The question of age entered the discussion, and the conclusion was that age is not a factor in entrepreneurship, but the risks are different.

A few issues back, Barbara March-Burwell, Certified Financial Planner for RBC Dominion Security spoke of the changing work environment, and the fact that some people are not retiring, instead they are starting businesses, which delays retirement and infact might put their long term financial stability at risk.

In this issue, Yaya says that younger people today are more likely to want to pursue their own business rather than work for someone else - but the question is whose money is at risk, especially if that young entrepreneur has no financial track record yet? That’s when it comes back to family, and even affecting his or her parents’ retirement.

Entrepreneur’s give up their financial security to open these businesses.  Many entrepreneurs have multiple jobs and interests in order to maintain cash flow.  The short and long term issue of financial security is a big one.  In this issue of SKY,  Barbara March-Burwell has some interesting things to say about this in her column, and she offers a guide of for entrepreneurs, which I would recommend.

Today I had a discussion with a business owner who said that our city is not very entrepreneurial, citing too many restrictions on the part of the city’s administration.  He said, if you want the city to grow, it’s not - we don’t want that kind of business in that kind of neighbourhood or area of the city - we want your business, how can we help.

I hope you enjoy the spring issue of SKY Magazine - and if you know an entrepreneur, I hope you will support their business. If you are a decision or policy maker, I hope you will support all of our businesses.

Monday, January 12, 2015

A One Woman Publishing Show: The Entrepreneur’s Experience

Lynn Armstrong is an entrepreneur running a niche magazine about entrepreneurs for entrepreneurs.  She produces SKY Magazine under her company SKY Publishers Ltd. 

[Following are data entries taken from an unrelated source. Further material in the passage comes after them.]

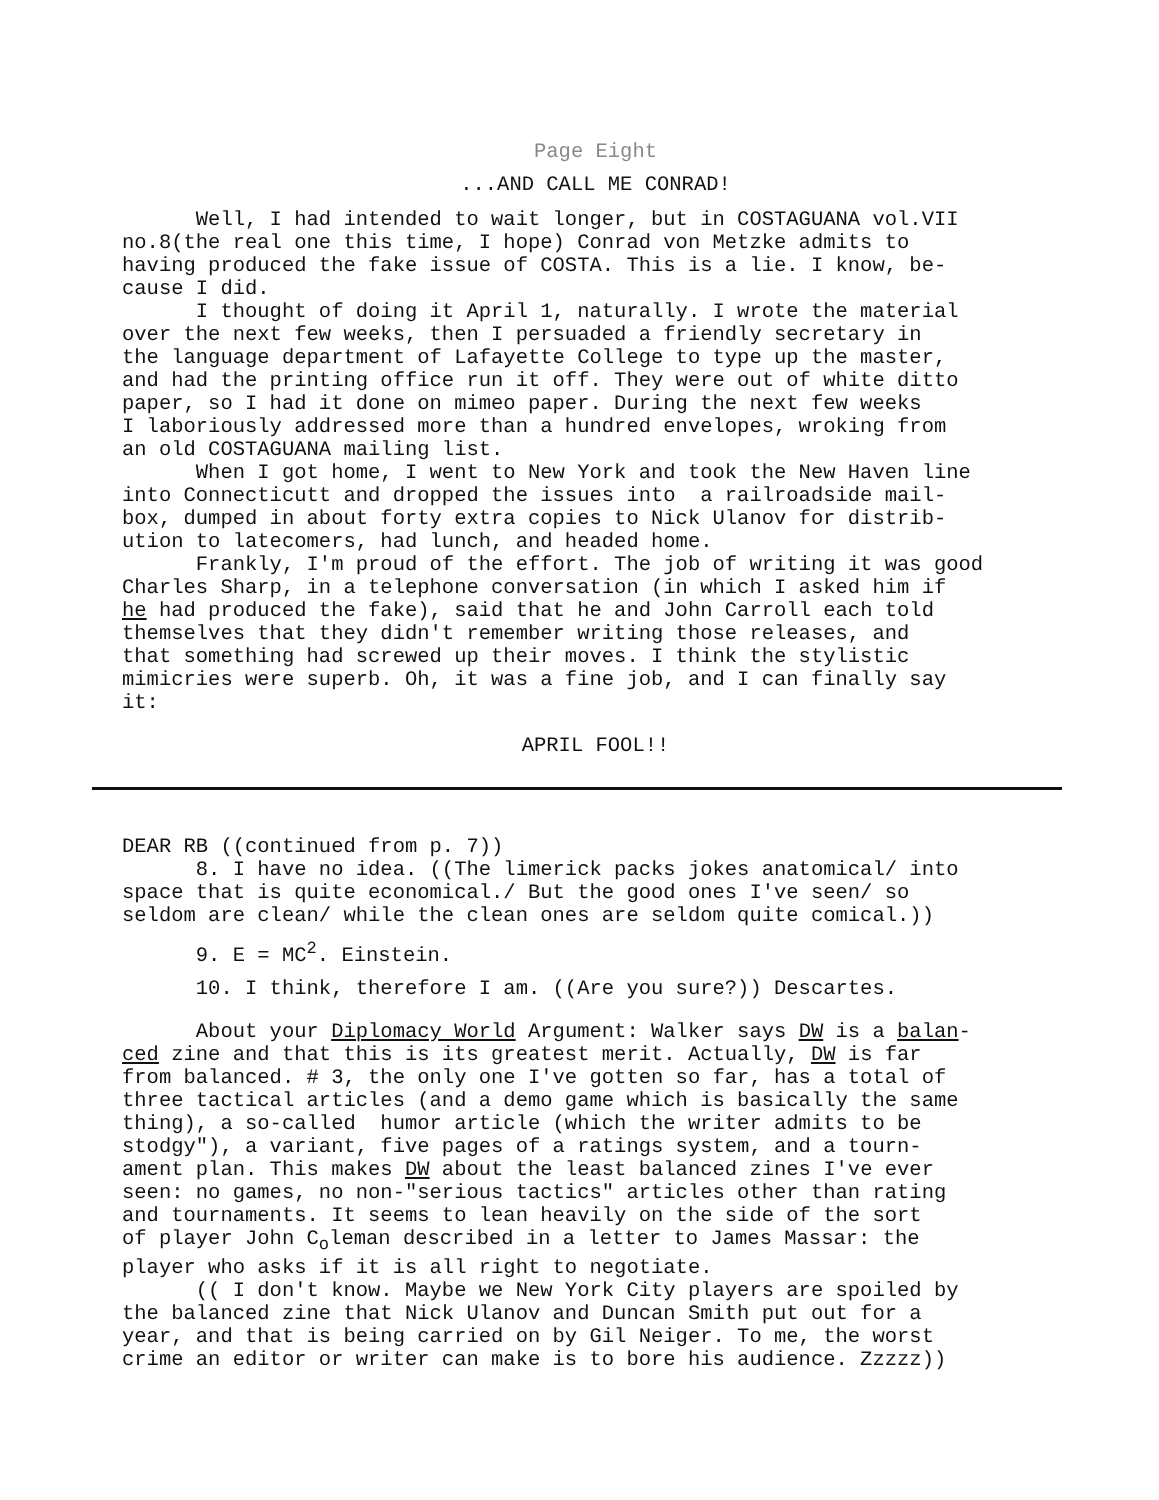Page Eight
...AND CALL ME CONRAD!
Well, I had intended to wait longer, but in COSTAGUANA vol.VII no.8(the real one this time, I hope) Conrad von Metzke admits to having produced the fake issue of COSTA. This is a lie. I know, be- cause I did. I thought of doing it April 1, naturally. I wrote the material over the next few weeks, then I persuaded a friendly secretary in the language department of Lafayette College to type up the master, and had the printing office run it off. They were out of white ditto paper, so I had it done on mimeo paper. During the next few weeks I laboriously addressed more than a hundred envelopes, wroking from an old COSTAGUANA mailing list. When I got home, I went to New York and took the New Haven line into Connecticutt and dropped the issues into a railroadside mail- box, dumped in about forty extra copies to Nick Ulanov for distrib- ution to latecomers, had lunch, and headed home. Frankly, I'm proud of the effort. The job of writing it was good Charles Sharp, in a telephone conversation (in which I asked him if he had produced the fake), said that he and John Carroll each told themselves that they didn't remember writing those releases, and that something had screwed up their moves. I think the stylistic mimicries were superb. Oh, it was a fine job, and I can finally say it:
APRIL FOOL!!
DEAR RB ((continued from p. 7)) 8. I have no idea. ((The limerick packs jokes anatomical/ into space that is quite economical./ But the good ones I've seen/ so seldom are clean/ while the clean ones are seldom quite comical.))
9. E = MC<sup>2</sup>. Einstein.
10. I think, therefore I am. ((Are you sure?)) Descartes.
About your Diplomacy World Argument: Walker says DW is a balan- ced zine and that this is its greatest merit. Actually, DW is far from balanced. # 3, the only one I've gotten so far, has a total of three tactical articles (and a demo game which is basically the same thing), a so-called humor article (which the writer admits to be stodgy"), a variant, five pages of a ratings system, and a tourn- ament plan. This makes DW about the least balanced zines I've ever seen: no games, no non-"serious tactics" articles other than rating and tournaments. It seems to lean heavily on the side of the sort of player John C<sub>o</sub>leman described in a letter to James Massar: the player who asks if it is all right to negotiate. (( I don't know. Maybe we New York City players are spoiled by the balanced zine that Nick Ulanov and Duncan Smith put out for a year, and that is being carried on by Gil Neiger. To me, the worst crime an editor or writer can make is to bore his audience. Zzzzz))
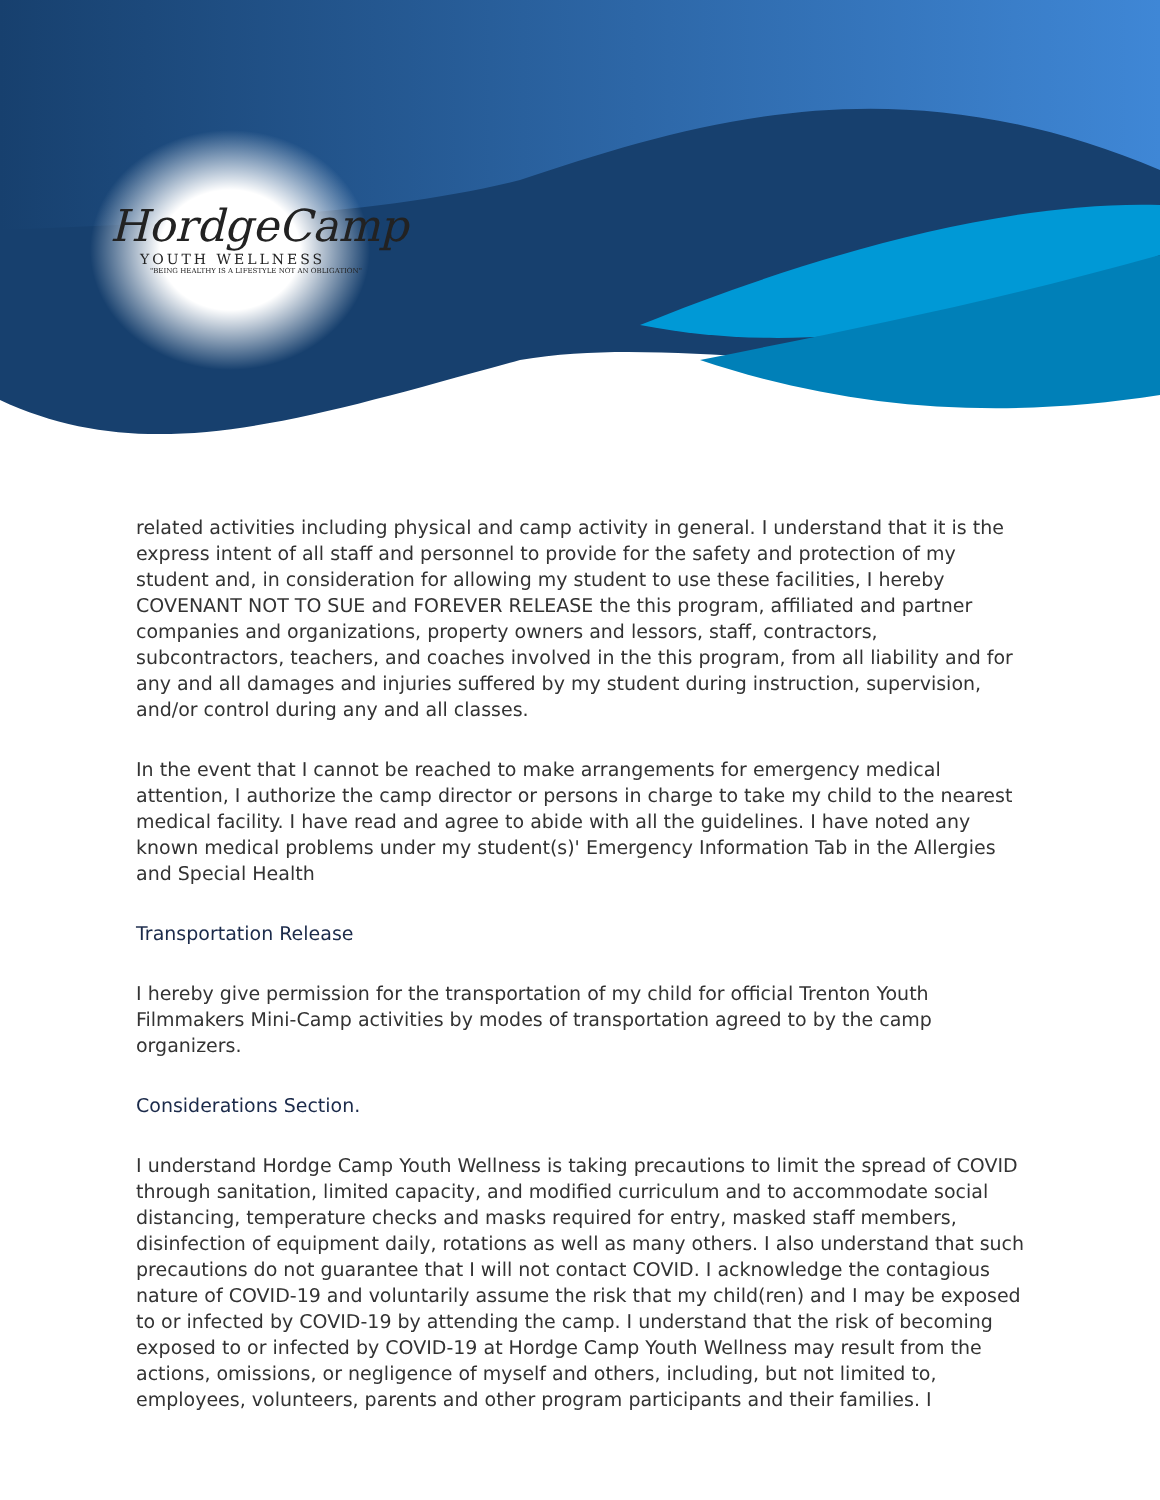HordgeCamp
YOUTH WELLNESS
"BEING HEALTHY IS A LIFESTYLE NOT AN OBLIGATION"
related activities including physical and camp activity in general. I understand that it is the express intent of all staff and personnel to provide for the safety and protection of my student and, in consideration for allowing my student to use these facilities, I hereby COVENANT NOT TO SUE and FOREVER RELEASE the this program, affiliated and partner companies and organizations, property owners and lessors, staff, contractors, subcontractors, teachers, and coaches involved in the this program, from all liability and for any and all damages and injuries suffered by my student during instruction, supervision, and/or control during any and all classes.
In the event that I cannot be reached to make arrangements for emergency medical attention, I authorize the camp director or persons in charge to take my child to the nearest medical facility. I have read and agree to abide with all the guidelines. I have noted any known medical problems under my student(s)' Emergency Information Tab in the Allergies and Special Health
Transportation Release
I hereby give permission for the transportation of my child for official Trenton Youth Filmmakers Mini-Camp activities by modes of transportation agreed to by the camp organizers.
Considerations Section.
I understand Hordge Camp Youth Wellness is taking precautions to limit the spread of COVID through sanitation, limited capacity, and modified curriculum and to accommodate social distancing, temperature checks and masks required for entry, masked staff members, disinfection of equipment daily, rotations as well as many others. I also understand that such precautions do not guarantee that I will not contact COVID. I acknowledge the contagious nature of COVID-19 and voluntarily assume the risk that my child(ren) and I may be exposed to or infected by COVID-19 by attending the camp. I understand that the risk of becoming exposed to or infected by COVID-19 at Hordge Camp Youth Wellness may result from the actions, omissions, or negligence of myself and others, including, but not limited to, employees, volunteers, parents and other program participants and their families. I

A professional writer with 20 years of experience in the corporate realm as a corporate planner and strategist, Lynn ventured into the entrepreneurial world first with the creation of Lynear Thinking Strategy and Communications Ltd., a practice that helps private sector companies, cooperatives and non-profits with planning, strategy and communications.

"In 2012, I was looking for a way to tell the stories of entrepreneurs in a way that would help them achieve their business goals.  I was researching various magazine models and SKY happen to literally fall from the sky. One of my clients called me one day and said he had seen SKY Magazine for sale on Kijiji. I called the number and the rest is history. I bought SKY Magazine in October 2012 and put out my first issue December 2012.”

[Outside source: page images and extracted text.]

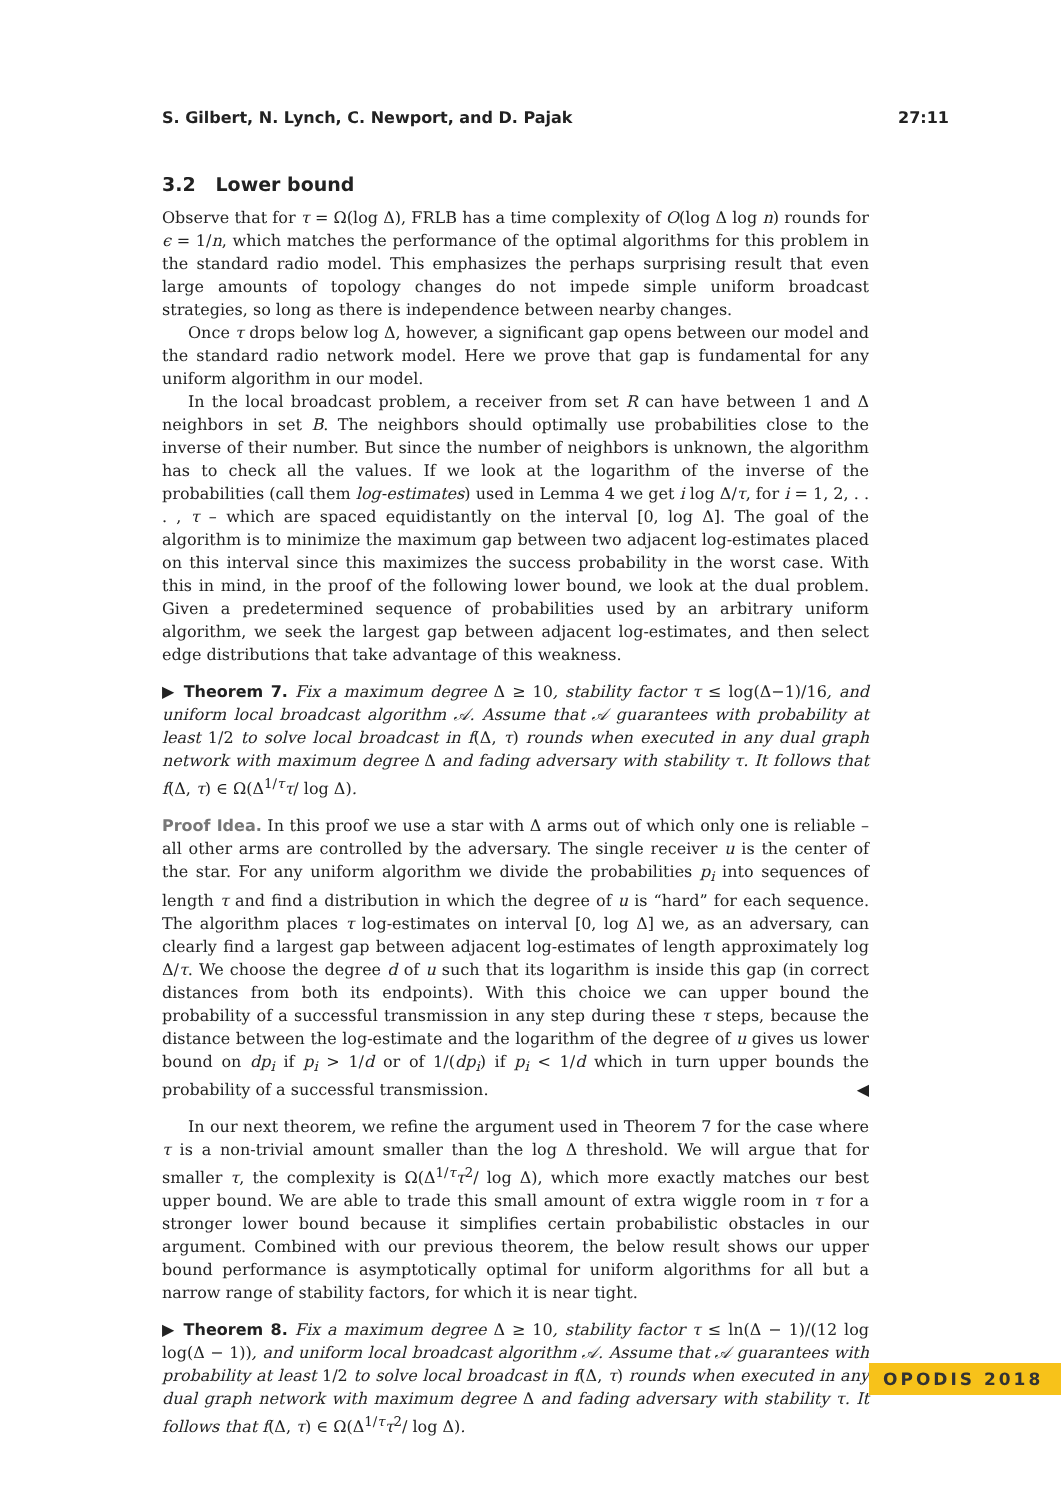S. Gilbert, N. Lynch, C. Newport, and D. Pajak 27:11
3.2 Lower bound
Observe that for τ = Ω(log Δ), FRLB has a time complexity of O(log Δ log n) rounds for ϵ = 1/n, which matches the performance of the optimal algorithms for this problem in the standard radio model. This emphasizes the perhaps surprising result that even large amounts of topology changes do not impede simple uniform broadcast strategies, so long as there is independence between nearby changes.
Once τ drops below log Δ, however, a significant gap opens between our model and the standard radio network model. Here we prove that gap is fundamental for any uniform algorithm in our model.
In the local broadcast problem, a receiver from set R can have between 1 and Δ neighbors in set B. The neighbors should optimally use probabilities close to the inverse of their number. But since the number of neighbors is unknown, the algorithm has to check all the values. If we look at the logarithm of the inverse of the probabilities (call them log-estimates) used in Lemma 4 we get i log Δ/τ, for i = 1, 2, . . . , τ – which are spaced equidistantly on the interval [0, log Δ]. The goal of the algorithm is to minimize the maximum gap between two adjacent log-estimates placed on this interval since this maximizes the success probability in the worst case. With this in mind, in the proof of the following lower bound, we look at the dual problem. Given a predetermined sequence of probabilities used by an arbitrary uniform algorithm, we seek the largest gap between adjacent log-estimates, and then select edge distributions that take advantage of this weakness.
▶ Theorem 7. Fix a maximum degree Δ ≥ 10, stability factor τ ≤ log(Δ−1)/16, and uniform local broadcast algorithm 𝒜. Assume that 𝒜 guarantees with probability at least 1/2 to solve local broadcast in f(Δ, τ) rounds when executed in any dual graph network with maximum degree Δ and fading adversary with stability τ. It follows that f(Δ, τ) ∈ Ω(Δ<sup>1/τ</sup>τ/ log Δ).
Proof Idea. In this proof we use a star with Δ arms out of which only one is reliable – all other arms are controlled by the adversary. The single receiver u is the center of the star. For any uniform algorithm we divide the probabilities p<sub>i</sub> into sequences of length τ and find a distribution in which the degree of u is “hard” for each sequence. The algorithm places τ log-estimates on interval [0, log Δ] we, as an adversary, can clearly find a largest gap between adjacent log-estimates of length approximately log Δ/τ. We choose the degree d of u such that its logarithm is inside this gap (in correct distances from both its endpoints). With this choice we can upper bound the probability of a successful transmission in any step during these τ steps, because the distance between the log-estimate and the logarithm of the degree of u gives us lower bound on dp<sub>i</sub> if p<sub>i</sub> > 1/d or of 1/(dp<sub>i</sub>) if p<sub>i</sub> < 1/d which in turn upper bounds the probability of a successful transmission. ◀
In our next theorem, we refine the argument used in Theorem 7 for the case where τ is a non-trivial amount smaller than the log Δ threshold. We will argue that for smaller τ, the complexity is Ω(Δ<sup>1/τ</sup>τ<sup>2</sup>/ log Δ), which more exactly matches our best upper bound. We are able to trade this small amount of extra wiggle room in τ for a stronger lower bound because it simplifies certain probabilistic obstacles in our argument. Combined with our previous theorem, the below result shows our upper bound performance is asymptotically optimal for uniform algorithms for all but a narrow range of stability factors, for which it is near tight.
▶ Theorem 8. Fix a maximum degree Δ ≥ 10, stability factor τ ≤ ln(Δ − 1)/(12 log log(Δ − 1)), and uniform local broadcast algorithm 𝒜. Assume that 𝒜 guarantees with probability at least 1/2 to solve local broadcast in f(Δ, τ) rounds when executed in any dual graph network with maximum degree Δ and fading adversary with stability τ. It follows that f(Δ, τ) ∈ Ω(Δ<sup>1/τ</sup>τ<sup>2</sup>/ log Δ).
OPODIS 2018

"I am a one woman show.  I am the publisher, editor, writer, advertising executive, book keeper, distribution manager, digital editor and online manager."

"Each quarter, I produce the magazine with the help of two other entrepreneurs, Greg Huszar, photographer, and Amber Moon, designer.  I am very proud of what we have accomplished.  My competitors, by comparison, have multiple sales staff, writers, at least one editor and a quite likely financial backers.  Did I mention I am my own financial backer? The revenue from each issue is used to pay for the production, printing and distribution of the magazine."

"Being an entrepreneur is really about running a right sized business and knowing what you are willing to put at risk.  An entrepreneur needs to know how to use his or her resources in the best way possible. When I bring business owners into SKY, I am working with them to ensure their budget is best utilized on the page."